To clean a dataset, write code inside a loadDataset call that modifies the dataset in the appropriate way, and finish by calling saveDataset on the modified dataset. All code presented in this section is to be placed inside the curly brackets of the loadDataset callback function.

Let’s start by getting rid of that annoying blank column we noticed earlier. To do this, we have to delete _noname_ from the dataset’s fields. We must also drop the _noname_ attribute from every record in the dataset.

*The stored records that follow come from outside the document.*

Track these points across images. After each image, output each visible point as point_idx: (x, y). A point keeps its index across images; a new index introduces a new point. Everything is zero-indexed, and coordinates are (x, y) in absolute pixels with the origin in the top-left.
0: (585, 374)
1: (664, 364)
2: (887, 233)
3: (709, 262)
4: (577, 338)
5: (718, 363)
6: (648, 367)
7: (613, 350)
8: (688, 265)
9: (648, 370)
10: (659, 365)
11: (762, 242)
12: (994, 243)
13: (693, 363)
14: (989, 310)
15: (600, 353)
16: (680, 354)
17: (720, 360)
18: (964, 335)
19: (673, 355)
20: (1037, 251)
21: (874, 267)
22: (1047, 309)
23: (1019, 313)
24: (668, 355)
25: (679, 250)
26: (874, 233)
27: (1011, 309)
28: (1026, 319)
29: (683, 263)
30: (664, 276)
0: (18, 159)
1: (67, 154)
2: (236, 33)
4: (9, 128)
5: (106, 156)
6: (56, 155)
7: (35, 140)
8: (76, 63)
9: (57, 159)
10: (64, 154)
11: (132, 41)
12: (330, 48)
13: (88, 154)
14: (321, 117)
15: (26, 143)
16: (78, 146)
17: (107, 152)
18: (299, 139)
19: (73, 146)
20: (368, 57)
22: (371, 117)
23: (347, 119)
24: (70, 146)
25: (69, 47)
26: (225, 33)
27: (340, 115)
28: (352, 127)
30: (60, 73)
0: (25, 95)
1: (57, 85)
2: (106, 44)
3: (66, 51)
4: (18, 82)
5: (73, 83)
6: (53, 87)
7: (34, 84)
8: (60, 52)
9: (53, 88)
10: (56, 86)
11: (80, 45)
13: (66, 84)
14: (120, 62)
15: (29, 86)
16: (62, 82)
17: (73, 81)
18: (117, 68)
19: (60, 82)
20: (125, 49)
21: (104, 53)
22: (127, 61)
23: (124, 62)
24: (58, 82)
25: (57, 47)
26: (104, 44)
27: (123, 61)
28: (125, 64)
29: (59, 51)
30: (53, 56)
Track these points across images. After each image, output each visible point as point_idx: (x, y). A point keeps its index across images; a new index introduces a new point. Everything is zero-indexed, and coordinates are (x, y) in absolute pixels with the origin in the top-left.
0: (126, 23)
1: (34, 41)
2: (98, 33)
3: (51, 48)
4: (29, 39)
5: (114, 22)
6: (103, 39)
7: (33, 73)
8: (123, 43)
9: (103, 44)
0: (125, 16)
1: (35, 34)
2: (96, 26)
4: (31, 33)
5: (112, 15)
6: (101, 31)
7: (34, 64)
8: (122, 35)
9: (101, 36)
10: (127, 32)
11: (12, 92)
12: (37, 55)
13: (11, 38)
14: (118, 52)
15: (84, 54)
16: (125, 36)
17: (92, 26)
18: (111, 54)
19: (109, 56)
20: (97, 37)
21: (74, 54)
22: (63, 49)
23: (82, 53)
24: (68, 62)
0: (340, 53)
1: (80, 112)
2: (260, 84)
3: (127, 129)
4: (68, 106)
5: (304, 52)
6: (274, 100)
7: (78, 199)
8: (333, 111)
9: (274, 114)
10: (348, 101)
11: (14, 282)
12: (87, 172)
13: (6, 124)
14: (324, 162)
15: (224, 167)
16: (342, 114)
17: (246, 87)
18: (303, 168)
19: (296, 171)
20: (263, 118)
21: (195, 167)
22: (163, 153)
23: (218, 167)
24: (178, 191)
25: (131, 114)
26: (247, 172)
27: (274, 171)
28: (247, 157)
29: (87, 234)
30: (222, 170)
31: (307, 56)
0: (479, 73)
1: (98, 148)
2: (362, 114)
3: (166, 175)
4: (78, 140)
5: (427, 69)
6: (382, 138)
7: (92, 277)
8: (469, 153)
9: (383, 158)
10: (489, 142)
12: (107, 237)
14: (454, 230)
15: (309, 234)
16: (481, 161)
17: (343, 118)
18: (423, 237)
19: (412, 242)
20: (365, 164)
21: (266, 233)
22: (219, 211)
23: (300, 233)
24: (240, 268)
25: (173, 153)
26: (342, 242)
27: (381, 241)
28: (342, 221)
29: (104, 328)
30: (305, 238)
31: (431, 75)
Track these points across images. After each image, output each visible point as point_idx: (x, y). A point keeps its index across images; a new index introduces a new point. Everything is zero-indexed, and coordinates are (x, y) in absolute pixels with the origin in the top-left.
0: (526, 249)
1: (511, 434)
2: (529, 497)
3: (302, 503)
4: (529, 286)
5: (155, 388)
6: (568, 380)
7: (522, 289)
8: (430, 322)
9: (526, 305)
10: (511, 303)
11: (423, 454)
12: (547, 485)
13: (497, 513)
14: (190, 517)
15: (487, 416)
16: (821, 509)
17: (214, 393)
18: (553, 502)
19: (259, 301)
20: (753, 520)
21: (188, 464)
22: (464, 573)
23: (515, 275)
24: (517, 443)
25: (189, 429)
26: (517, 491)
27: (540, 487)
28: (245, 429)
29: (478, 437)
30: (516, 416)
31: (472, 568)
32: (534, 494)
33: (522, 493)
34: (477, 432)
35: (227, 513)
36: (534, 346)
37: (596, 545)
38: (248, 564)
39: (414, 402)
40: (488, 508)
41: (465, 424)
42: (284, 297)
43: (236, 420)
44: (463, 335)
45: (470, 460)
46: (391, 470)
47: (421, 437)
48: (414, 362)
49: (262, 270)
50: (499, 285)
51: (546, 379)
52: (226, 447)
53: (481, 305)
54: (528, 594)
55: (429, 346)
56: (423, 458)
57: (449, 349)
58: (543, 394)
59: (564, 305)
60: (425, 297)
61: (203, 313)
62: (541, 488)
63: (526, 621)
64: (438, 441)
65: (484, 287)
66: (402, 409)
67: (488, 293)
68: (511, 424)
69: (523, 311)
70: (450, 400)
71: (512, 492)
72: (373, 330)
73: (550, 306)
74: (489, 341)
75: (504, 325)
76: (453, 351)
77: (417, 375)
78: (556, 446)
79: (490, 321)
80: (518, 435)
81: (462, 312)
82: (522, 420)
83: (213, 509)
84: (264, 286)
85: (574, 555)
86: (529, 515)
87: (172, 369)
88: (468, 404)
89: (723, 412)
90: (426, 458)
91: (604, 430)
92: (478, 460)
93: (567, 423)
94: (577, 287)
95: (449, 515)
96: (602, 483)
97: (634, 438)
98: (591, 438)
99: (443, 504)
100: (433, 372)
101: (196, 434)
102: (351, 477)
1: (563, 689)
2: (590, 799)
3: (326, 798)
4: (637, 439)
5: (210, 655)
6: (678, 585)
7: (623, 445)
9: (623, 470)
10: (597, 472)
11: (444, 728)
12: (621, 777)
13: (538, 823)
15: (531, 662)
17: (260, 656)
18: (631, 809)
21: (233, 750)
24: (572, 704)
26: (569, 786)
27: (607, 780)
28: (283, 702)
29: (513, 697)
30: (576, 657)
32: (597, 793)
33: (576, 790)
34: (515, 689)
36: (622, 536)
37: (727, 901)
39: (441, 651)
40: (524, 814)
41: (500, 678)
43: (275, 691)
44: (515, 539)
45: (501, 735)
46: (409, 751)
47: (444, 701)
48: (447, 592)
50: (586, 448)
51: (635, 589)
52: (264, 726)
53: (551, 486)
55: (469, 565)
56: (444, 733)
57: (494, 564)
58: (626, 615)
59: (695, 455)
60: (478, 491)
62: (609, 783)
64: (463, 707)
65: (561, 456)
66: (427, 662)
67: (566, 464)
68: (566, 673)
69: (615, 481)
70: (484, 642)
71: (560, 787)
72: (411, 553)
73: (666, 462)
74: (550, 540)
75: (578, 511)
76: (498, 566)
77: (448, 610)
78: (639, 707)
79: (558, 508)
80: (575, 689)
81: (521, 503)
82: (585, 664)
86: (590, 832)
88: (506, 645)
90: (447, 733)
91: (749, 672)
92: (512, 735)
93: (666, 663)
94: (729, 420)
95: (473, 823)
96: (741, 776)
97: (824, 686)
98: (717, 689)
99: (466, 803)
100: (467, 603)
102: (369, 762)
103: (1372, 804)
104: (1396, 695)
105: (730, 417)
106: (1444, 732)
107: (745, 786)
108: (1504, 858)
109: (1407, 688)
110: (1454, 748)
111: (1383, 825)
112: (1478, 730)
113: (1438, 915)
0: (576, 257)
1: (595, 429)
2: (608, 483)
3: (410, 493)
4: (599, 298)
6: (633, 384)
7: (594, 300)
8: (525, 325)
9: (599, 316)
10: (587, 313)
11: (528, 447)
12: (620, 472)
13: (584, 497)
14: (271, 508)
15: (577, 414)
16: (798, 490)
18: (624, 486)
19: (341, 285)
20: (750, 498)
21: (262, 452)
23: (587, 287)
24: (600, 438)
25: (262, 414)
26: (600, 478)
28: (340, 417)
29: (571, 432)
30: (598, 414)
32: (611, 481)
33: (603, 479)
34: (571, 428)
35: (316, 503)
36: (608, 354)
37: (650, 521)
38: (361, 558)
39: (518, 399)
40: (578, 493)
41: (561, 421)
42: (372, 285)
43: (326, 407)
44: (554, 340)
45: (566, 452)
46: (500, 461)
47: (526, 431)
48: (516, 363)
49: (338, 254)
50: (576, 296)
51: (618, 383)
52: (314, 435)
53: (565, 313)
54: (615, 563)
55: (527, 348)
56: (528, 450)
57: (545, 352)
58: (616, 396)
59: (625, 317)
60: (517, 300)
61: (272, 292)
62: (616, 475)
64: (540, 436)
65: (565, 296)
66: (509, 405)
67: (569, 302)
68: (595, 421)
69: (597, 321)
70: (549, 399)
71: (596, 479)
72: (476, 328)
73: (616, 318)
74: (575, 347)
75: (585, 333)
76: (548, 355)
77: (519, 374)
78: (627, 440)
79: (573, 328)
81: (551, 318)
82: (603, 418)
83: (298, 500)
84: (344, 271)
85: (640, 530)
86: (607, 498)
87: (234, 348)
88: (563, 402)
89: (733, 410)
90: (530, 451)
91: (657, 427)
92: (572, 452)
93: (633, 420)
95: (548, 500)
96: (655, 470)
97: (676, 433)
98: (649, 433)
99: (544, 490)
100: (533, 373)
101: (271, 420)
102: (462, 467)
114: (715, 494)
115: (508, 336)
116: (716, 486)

To get rid of the bad field, set the dataset’s field attribute to be the old value of the attribute minus the field named "_noname_".

dataset.fields = 
  _.reject(dataset.fields,
           function (f) {
             return f.id === "_noname_";
           }) ;

Erasing the bad field from each record can be done with an application of each, which calls a function with side effects on each item in a collection.

_.each(dataset.records,
       function (r) {
         delete r._noname_ ;
       }) ;

Now let’s look at the next problem: the unparsed Amounts with commas. To fix these, we need to eliminate the commas and then parse the resulting string as a float. Since we’re already iterating over every record in the dataset, we can add to the anonymous function in the each call:

if (typeof r.Amount === "string") {
  r.Amount = parseFloat(r.Amount.replace(/,/g, "")) ;
}

Finally, we can fix the dates. There are two problems with these. The first is that the Recline dataset object needs to know that the type of their field is date. The second is that the dates haven’t been parsed. To fix the first problem, add to the loadDataset callback function:

_.find(dataset.fields,
       function (f) {
         return f.id === "Clearing Date" ;
       })
 .type = "date" ;

Next, add another bit to the anonymous function in each:

if (typeof r["Clearing Date"] === "string") {
  r["Clearing Date"] = new Date(r["Clearing Date"]) ;
}

That’s it! All that remains is to save the modified dataset. At the bottom of the loadDataset callback function, add a line to save the data:

saveDataset(dataset) ;

Click Run the Code and watch the data transform before your very eyes. The new graph view of the data is now meaningful, correct, and fully consistent with your expectations. Awesome!

Fixed graph

You can also have another look at the grid, which will show you exactly what has changed in your data.

Final grid

If you have logged in to GitHub, you will be able to save the result of your work. To share the work, simply copy the URL of your project. An example of a project constructed according to the instructions above can be found here.

Conclusion

With Data Explorer, the full power of arbitrary JavaScript code (enhanced with Underscore functionality) can be brought to bear on tough data cleaning problems. The cleaning script’s effects are immediately visible in the grid and graph views of the data, which enables an easy, interactive style of data cleaning. And it is all done without a backend, in memory and in the browser.